Why Provide Resources which are Secure by Default?
So I have used S3 buckets as a very common example, but there is an ever growing list of services in the AWS that I think would benefit from better default configuration.
Just to summarise some of the points I have made above:
- It would make it harder for those new to the cloud to do the wrong thing when following examples.
- The cost of building and maintaining infrastructure would be reduced over time as safer defaults would remove the need for pages of code to deploy “secure” s3 buckets.
- For new and busy developers things would be mostly right from the beginning, and likewise update that baseline even just for new applications, leaving them more time to do the actual work they should be doing.
So anyone who is old enough to remember Sun Solaris will recall the “secure by default” effort launched with Solaris 10 around 2005, this also came with “self healing” (stretch goal for AWS?), so security issues around defaults is not a new problem, but has been addressed before!
Follow Up Q&A
I have added some of the questions I received while reviewing this article, with some answers I put together.
Will CDK help with this problem of defaults?
So as it stands now I don’t believe the default s3 bucket construct has any special default settings, there is certainly room for someone to make “secure” versions of the constructs but developers would need to search for them and that kind of misses the point of helping wider AWS user community.
Why don’t you just write your own CLI to create buckets?

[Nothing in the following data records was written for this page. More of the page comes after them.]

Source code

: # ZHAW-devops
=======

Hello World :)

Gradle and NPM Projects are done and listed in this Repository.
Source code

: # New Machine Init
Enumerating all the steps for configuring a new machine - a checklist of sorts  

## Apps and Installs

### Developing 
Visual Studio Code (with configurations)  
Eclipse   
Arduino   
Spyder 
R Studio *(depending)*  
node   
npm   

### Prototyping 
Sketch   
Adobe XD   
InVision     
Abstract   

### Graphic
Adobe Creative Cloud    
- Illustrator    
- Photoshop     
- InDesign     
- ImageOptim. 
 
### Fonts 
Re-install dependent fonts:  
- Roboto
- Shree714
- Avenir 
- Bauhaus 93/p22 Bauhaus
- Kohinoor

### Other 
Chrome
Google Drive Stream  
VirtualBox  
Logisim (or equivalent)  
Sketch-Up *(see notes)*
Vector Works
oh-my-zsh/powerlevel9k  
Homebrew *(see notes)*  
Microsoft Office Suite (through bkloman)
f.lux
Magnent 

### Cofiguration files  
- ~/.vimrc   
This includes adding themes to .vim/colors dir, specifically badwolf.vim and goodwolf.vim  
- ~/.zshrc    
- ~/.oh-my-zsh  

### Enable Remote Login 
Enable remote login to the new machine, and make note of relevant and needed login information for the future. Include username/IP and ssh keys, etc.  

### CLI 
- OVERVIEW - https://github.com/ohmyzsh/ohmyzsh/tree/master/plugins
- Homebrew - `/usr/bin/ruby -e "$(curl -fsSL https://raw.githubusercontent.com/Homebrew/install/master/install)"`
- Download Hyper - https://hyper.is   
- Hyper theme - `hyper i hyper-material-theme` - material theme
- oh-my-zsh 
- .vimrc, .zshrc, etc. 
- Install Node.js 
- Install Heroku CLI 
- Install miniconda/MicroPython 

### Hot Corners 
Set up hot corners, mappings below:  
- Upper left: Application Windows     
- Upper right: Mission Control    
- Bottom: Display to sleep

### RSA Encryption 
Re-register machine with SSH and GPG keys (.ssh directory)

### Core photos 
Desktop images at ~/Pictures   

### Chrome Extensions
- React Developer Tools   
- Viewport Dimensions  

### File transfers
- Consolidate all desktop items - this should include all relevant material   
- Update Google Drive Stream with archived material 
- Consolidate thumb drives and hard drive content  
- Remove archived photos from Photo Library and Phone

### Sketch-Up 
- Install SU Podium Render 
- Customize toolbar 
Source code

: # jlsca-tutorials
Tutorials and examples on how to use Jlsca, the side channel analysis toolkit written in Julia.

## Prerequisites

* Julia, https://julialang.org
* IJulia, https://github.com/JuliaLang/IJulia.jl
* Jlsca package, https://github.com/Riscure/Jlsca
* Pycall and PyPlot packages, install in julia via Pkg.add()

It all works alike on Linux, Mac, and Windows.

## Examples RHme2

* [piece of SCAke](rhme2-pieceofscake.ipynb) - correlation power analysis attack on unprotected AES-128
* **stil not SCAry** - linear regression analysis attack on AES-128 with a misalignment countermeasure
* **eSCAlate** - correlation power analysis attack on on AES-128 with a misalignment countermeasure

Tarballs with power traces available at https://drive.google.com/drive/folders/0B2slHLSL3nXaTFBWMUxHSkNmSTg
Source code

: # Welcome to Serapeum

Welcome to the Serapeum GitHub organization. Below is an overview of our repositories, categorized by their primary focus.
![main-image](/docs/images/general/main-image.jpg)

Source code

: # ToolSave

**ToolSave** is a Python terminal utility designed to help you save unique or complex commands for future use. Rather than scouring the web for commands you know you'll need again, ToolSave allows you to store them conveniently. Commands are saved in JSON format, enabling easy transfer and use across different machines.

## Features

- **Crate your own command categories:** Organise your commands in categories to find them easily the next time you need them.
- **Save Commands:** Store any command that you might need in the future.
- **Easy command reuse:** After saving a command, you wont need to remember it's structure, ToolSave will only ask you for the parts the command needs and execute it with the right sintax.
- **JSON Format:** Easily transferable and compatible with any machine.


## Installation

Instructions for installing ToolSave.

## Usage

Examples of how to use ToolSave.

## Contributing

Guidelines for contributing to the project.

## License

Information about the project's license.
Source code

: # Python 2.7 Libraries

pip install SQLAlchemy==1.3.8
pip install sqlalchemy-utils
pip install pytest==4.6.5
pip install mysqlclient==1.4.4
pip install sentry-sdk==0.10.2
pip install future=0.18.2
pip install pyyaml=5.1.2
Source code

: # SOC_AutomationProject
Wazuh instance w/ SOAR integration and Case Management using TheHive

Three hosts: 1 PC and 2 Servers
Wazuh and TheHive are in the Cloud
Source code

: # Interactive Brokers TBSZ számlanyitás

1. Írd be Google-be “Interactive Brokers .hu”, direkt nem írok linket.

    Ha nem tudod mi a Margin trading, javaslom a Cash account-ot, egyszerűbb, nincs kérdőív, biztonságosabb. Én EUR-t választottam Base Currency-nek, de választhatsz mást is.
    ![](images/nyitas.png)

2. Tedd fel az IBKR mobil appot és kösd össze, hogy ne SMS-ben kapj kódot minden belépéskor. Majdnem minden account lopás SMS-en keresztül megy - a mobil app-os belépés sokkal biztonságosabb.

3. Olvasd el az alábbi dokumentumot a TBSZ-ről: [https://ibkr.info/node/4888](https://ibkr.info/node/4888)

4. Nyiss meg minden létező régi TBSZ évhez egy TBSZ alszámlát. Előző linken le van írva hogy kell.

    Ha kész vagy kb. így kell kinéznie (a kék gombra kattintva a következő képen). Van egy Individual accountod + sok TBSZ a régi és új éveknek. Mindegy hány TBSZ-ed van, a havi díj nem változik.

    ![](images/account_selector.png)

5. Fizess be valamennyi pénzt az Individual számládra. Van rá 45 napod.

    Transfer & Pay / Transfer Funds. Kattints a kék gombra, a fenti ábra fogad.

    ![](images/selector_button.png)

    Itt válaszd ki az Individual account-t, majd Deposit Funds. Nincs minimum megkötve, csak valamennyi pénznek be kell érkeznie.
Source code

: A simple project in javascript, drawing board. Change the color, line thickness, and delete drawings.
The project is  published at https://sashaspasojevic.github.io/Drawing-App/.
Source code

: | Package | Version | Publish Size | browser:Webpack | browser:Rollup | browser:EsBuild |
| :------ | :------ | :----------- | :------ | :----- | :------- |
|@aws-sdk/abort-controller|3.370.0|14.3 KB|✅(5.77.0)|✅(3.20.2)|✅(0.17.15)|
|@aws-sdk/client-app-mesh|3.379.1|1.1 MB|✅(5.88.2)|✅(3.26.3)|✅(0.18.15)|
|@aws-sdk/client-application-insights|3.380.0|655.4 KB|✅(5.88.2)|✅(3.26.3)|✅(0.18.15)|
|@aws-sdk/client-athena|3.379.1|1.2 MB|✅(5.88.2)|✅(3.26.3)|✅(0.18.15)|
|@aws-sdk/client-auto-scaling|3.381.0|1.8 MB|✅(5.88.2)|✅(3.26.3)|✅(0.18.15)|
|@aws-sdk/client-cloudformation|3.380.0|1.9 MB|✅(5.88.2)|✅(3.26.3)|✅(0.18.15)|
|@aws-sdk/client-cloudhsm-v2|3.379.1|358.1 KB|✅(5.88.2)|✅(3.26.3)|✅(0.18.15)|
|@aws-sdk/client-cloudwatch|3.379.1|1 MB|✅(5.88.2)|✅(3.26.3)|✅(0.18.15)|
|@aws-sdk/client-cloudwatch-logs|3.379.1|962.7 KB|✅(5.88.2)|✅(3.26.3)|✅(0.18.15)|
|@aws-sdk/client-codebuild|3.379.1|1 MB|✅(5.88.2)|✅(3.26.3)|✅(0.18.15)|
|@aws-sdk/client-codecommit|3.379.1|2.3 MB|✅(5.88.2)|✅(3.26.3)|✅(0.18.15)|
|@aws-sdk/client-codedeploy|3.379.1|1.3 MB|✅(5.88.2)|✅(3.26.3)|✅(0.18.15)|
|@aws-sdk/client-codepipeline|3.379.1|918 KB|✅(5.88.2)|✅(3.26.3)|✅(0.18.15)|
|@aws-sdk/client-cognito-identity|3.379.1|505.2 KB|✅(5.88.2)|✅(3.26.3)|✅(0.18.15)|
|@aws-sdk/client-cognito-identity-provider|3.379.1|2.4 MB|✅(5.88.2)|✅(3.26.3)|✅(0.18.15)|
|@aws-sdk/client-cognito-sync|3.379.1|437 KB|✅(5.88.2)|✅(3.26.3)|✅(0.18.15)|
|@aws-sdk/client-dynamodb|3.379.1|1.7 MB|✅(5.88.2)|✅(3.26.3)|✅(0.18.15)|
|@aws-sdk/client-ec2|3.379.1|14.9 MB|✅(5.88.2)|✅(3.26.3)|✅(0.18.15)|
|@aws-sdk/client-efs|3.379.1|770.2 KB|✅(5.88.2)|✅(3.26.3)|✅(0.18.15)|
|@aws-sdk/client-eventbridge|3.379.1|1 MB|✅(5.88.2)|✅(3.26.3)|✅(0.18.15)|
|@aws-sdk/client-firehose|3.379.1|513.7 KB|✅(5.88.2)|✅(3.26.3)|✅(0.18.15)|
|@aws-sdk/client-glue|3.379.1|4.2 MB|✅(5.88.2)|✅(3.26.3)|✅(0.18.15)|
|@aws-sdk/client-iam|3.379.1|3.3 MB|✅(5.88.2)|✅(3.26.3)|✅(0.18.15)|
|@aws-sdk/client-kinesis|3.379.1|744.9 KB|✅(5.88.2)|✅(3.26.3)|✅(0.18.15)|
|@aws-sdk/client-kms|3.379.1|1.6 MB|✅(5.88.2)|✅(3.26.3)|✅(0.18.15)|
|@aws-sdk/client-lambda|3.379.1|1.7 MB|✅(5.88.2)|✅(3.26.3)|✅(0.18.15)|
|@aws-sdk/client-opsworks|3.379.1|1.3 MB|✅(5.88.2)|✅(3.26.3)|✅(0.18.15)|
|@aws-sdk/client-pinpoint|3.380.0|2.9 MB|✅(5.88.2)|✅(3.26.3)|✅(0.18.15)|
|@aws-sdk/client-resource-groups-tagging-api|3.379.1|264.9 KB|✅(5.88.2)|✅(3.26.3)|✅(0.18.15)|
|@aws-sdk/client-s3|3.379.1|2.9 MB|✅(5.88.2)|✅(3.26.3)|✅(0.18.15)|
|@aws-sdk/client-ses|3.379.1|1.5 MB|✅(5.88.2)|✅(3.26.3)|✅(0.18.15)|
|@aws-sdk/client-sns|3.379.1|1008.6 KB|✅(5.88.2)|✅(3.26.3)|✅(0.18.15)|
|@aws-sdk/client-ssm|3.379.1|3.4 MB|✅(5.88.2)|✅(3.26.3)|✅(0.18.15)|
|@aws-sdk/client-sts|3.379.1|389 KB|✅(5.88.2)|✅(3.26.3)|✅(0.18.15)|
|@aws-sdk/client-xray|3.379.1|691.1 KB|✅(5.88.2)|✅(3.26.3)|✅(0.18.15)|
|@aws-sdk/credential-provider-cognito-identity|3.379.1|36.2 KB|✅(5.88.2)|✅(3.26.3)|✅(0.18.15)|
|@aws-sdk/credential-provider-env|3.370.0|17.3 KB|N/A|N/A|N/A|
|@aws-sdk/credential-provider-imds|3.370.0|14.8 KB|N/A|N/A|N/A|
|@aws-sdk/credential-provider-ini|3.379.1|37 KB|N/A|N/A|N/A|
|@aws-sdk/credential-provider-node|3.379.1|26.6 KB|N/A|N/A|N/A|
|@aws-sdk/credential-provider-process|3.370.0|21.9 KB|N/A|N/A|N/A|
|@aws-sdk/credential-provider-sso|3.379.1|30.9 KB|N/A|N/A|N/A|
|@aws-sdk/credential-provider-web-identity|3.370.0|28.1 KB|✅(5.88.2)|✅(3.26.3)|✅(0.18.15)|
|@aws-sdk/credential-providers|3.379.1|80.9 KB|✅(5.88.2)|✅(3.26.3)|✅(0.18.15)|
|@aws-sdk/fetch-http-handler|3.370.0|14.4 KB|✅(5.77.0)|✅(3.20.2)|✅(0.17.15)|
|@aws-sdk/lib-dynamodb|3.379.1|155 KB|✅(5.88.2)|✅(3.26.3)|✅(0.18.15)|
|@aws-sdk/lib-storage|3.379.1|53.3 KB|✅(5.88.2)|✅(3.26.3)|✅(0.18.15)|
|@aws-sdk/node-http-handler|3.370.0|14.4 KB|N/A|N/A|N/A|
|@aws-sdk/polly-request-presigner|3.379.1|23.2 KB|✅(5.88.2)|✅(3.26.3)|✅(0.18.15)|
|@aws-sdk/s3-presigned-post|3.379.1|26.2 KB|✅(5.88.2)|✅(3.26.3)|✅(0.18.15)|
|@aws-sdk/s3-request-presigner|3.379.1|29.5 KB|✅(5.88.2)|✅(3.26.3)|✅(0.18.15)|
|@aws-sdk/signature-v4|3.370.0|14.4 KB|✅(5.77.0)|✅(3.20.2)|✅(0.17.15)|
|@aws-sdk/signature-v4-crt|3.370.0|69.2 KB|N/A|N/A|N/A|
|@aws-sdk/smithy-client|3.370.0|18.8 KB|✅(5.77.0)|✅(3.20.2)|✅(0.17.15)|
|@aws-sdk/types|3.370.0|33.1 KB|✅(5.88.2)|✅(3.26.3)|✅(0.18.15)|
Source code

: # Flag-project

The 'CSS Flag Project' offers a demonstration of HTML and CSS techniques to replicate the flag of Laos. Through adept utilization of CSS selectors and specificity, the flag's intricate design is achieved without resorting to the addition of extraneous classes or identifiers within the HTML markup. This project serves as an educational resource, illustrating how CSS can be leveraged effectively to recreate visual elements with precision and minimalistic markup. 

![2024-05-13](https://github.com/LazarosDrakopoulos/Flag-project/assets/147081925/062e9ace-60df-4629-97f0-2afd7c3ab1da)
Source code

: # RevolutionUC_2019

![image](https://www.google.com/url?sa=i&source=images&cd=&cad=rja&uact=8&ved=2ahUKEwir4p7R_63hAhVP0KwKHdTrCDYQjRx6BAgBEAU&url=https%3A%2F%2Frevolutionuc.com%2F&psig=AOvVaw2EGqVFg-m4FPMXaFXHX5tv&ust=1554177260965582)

This is a good suggestion, however I already have my fair share of side projects, if I was to do this it would need to be championed by a orginisation, and team that got value from the effort. But again, needing to tell every new engineer to ignore the default AWS CLI as it isn’t “secure” seems to be less than ideal, I really want everyone to be “secure”.
How did you come up with this topic?
Well I am currently working through “retrofitting” best practices (the latest ones) on a bunch of aws serverless stacks which I helped build a year or so ago, this is when I asked the question why am I searching then helping to document what is “baseline” configuration for s3 buckets?!
Won’t this make the tools more complicated adding all these best practices?
I think any uplift at all would be a bonus at the moment, I don’t think it would be wise to take on every best practice out there, but surely the 80/20 rule would apply here. Anything to reduce the amount of retro fitting we need to do would be a good thing in my view.